Robert Wood Johnson Foundation examines the Compounding Quality Act
The latest Health Policy Brief from Health Affairs and the Robert Wood Johnson Foundation examines the Compounding Quality Act, a law signed by President Obama in November 2013, which seeks to fill the gaps in the Food and Drug Administration’s (FDA’s) inspection and enforcement oversight of compounding pharmacies.
This law was enacted in the wake of a 2012 fungal meningitis outbreak, linked to a Massachusetts drug compounding company. The outbreak caused more than 700 people to become ill and left sixty-four dead. Before the new law was passed, compounding pharmacies were primarily regulated by states, not the FDA.
The compounding pharmacy industry initially catered to patients with specialized needs. Since the 1990s, many compounding pharmacies have also begun engaging in what is now called nontraditional compounding: manufacturing certain drugs in large quantities for sale to doctors’ offices and hospitals. This health policy brief traces the evolution of compounding pharmacies and the changes brought to this industry by the new law.
In April Health Affairs also posted an update to an earlier brief that provides more information on the issues surrounding the Basic Health Program and outlines options for states.

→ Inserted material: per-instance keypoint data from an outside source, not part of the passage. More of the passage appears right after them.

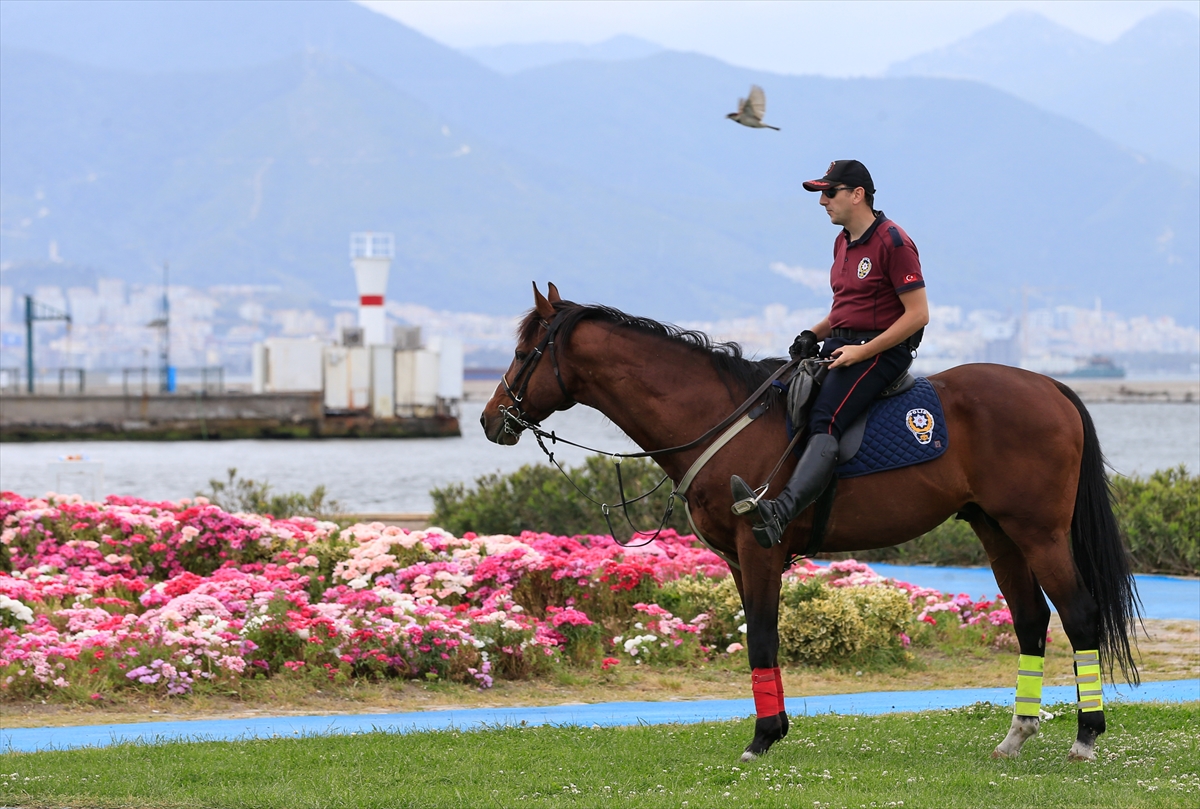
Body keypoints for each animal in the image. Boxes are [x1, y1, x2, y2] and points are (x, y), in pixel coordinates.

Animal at [477, 283, 1132, 763]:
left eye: (523, 353)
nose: (489, 418)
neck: (719, 416)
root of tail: (1049, 385)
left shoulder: (759, 550)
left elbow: (763, 638)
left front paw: (764, 736)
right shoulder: (737, 560)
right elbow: (756, 639)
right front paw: (772, 727)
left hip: (1039, 533)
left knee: (1078, 614)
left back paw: (1086, 735)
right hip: (997, 531)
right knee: (1031, 621)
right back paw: (1017, 734)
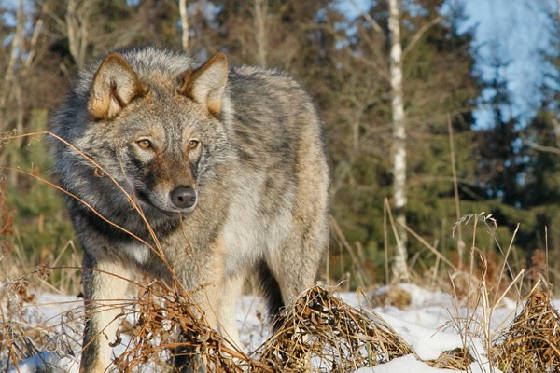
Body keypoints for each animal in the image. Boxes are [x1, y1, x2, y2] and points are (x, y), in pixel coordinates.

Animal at [49, 45, 328, 370]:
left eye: (192, 144)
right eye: (145, 143)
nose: (186, 196)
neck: (141, 223)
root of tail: (293, 85)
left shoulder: (194, 277)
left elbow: (194, 350)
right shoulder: (103, 266)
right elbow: (94, 353)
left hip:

Regulating Compounding Pharmacies. Topics covered in this brief include:
What’s the background? As the brief explains, compounding pharmacists, like almost all licensed medical professions, are regulated by states, not the federal government. However, the FDA has historically maintained that compounded drugs are “new drugs” under the Federal Food, Drug, and Cosmetic (FD&C) Act, which has always allowed the agency to loosely retain compounding pharmacies under its scrutiny. As the brief points out, the FDA has for many years known about serious illnesses and deaths associated with improperly compounded medicine, but little was done to punish offending pharmacies. According to the brief, Congress made its first effort in 1997 to bring compounding into a federal regulatory framework. A wave of court cases followed, leaving the legal landscape a patchwork of different standards. As the brief suggests, the events that transpired during the fall of 2012 was a crisis waiting to happen.

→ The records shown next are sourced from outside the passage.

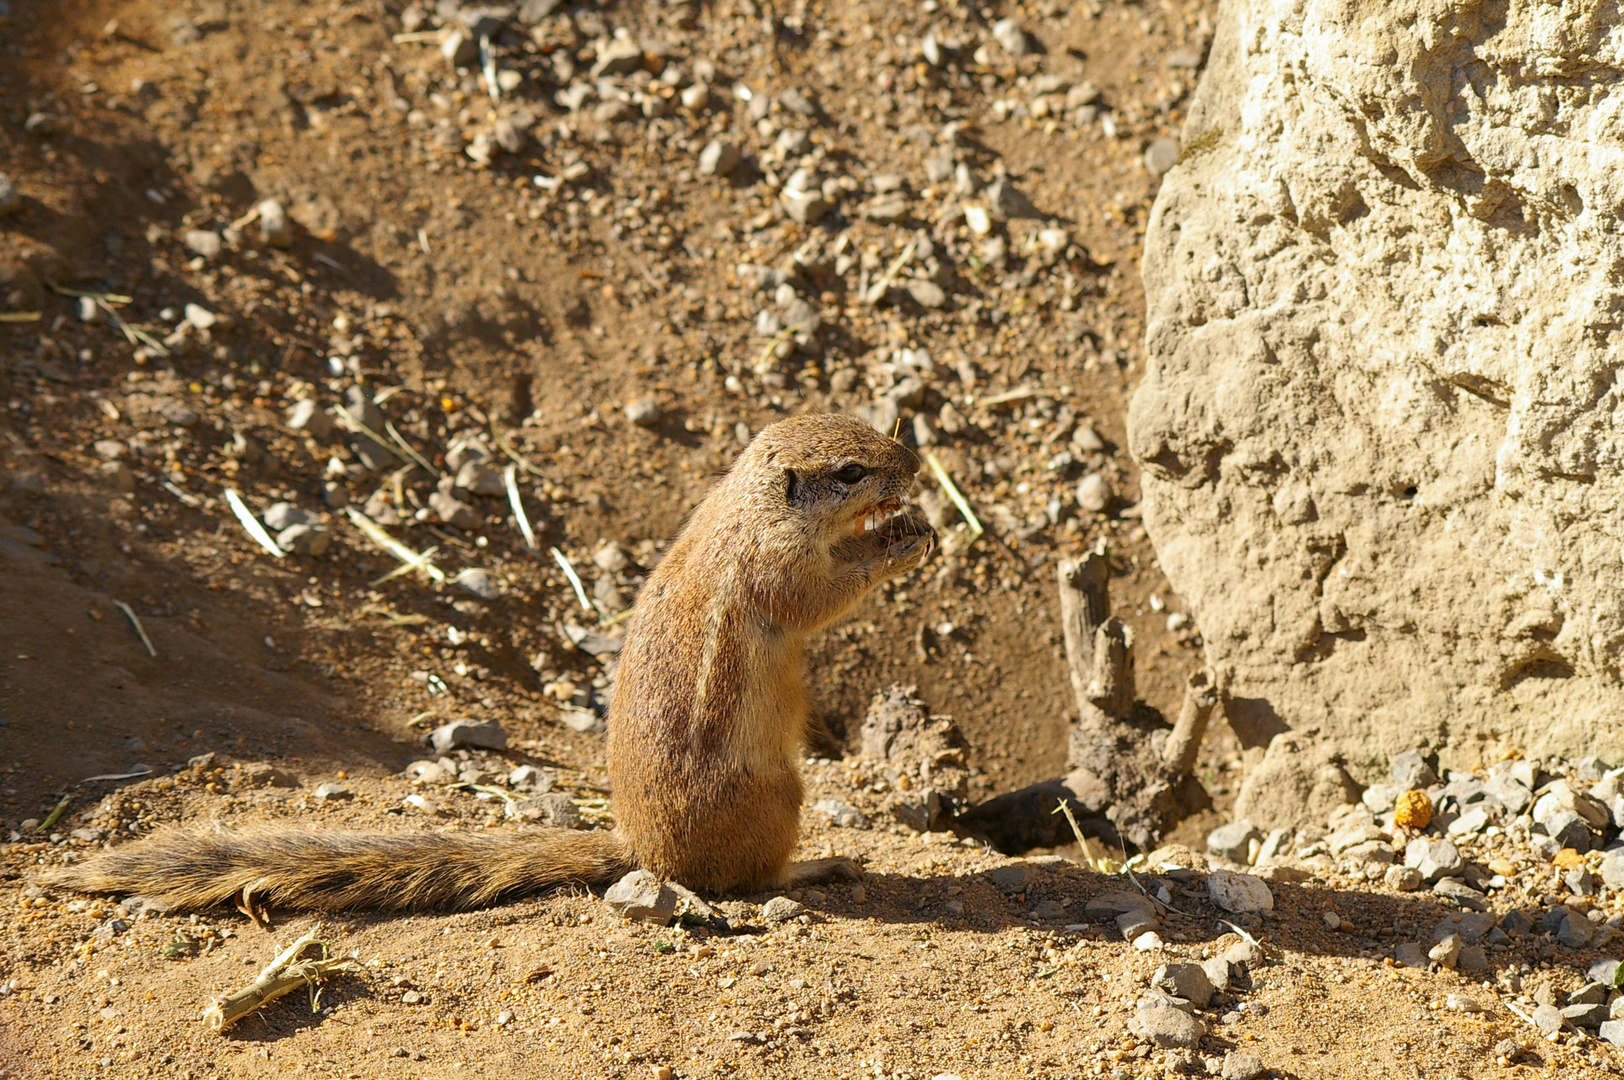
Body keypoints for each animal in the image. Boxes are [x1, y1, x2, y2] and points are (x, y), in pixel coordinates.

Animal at [44, 412, 935, 909]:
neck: (747, 509)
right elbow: (821, 597)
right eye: (851, 470)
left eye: (872, 432)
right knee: (748, 882)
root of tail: (645, 855)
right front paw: (900, 540)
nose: (917, 467)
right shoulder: (775, 569)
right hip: (782, 795)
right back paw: (818, 866)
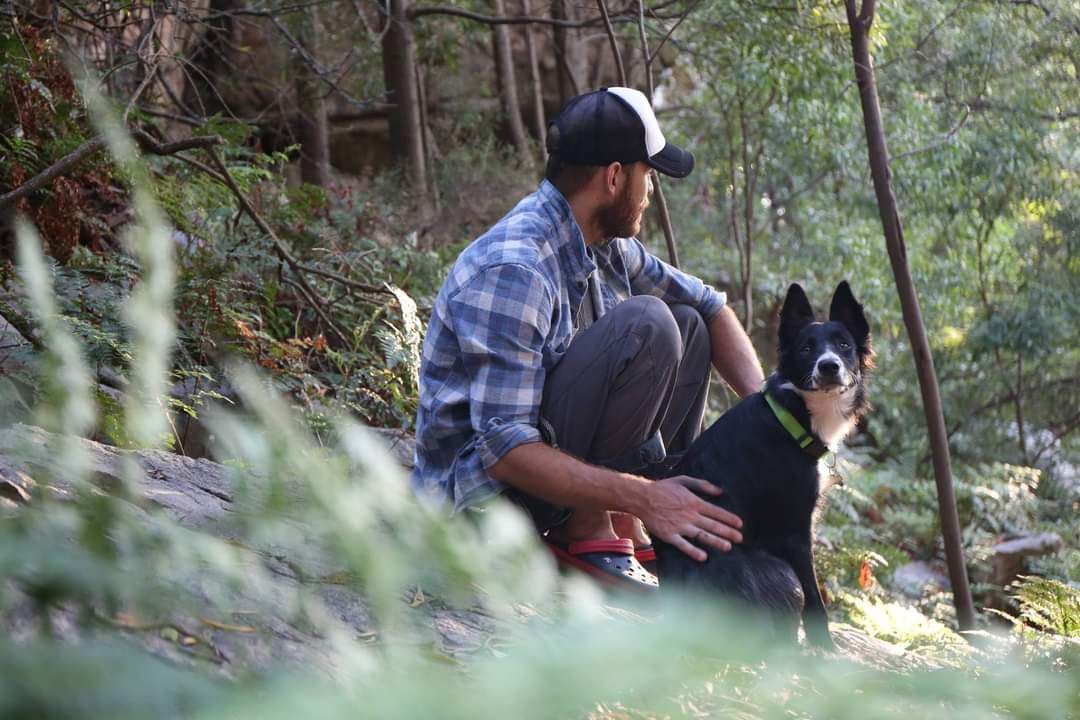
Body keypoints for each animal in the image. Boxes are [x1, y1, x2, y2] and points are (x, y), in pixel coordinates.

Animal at [652, 280, 872, 647]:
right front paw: (825, 649)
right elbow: (816, 603)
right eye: (806, 348)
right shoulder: (795, 532)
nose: (829, 366)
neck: (794, 412)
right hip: (781, 574)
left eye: (844, 345)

What’s in the law? “It is Congress’ job to fix the law when it is inadequate,” declared Rep. Henry Waxman (D-CA) during a 2013 House Energy and Commerce subcommittee hearing. “We must do more than blame the FDA but give it the clear authority it needs.” The brief explains that the Compounding Quality Act provides two major changes: It sets up a voluntary category known as “outsourcing facilities,” (section 503B of FD&C Act) that allows compounders to sell unlimited quantities of drugs on the FDA’s drug shortage list, provided that the companies follow a set of new procedures and pay a $15,000 annual fee to the FDA. The brief also explains how the new law makes it possible for the FDA to distinguish between traditional compounders and companies that produce large quantities of compounded drugs.

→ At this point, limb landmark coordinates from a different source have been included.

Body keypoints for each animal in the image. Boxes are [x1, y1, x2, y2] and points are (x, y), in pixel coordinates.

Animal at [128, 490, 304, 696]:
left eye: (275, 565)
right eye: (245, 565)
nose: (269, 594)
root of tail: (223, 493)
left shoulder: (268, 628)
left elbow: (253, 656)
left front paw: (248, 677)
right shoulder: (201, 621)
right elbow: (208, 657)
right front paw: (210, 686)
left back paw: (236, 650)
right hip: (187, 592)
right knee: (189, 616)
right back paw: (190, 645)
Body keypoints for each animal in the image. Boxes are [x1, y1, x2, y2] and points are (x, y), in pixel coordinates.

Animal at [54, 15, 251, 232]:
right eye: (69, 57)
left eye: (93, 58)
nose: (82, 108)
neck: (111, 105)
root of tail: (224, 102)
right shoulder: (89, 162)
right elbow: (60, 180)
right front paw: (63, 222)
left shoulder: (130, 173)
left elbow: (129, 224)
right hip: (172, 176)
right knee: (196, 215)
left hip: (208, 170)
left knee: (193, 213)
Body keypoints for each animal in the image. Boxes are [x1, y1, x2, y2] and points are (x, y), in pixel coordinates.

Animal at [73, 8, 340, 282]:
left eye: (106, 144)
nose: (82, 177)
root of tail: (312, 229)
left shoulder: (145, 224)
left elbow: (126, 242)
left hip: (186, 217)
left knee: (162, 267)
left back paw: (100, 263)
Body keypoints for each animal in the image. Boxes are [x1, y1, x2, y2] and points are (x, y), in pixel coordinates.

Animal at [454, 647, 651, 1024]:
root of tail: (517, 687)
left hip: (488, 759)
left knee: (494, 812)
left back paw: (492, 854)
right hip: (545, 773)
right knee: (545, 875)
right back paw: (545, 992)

What’s next? With the new rules in place, implementation lies ahead. The drug compounding community is waiting for more detailed guidance later this year from the FDA on several questions the law has left unresolved, which the brief details. How well the new law is working will be assessed by a mandatory report, to be published within the next three years by the Government Accountability Office. The real tests, however, will be how many large companies register under section 503B—and whether New England Compounding Center–like catastrophes are prevented.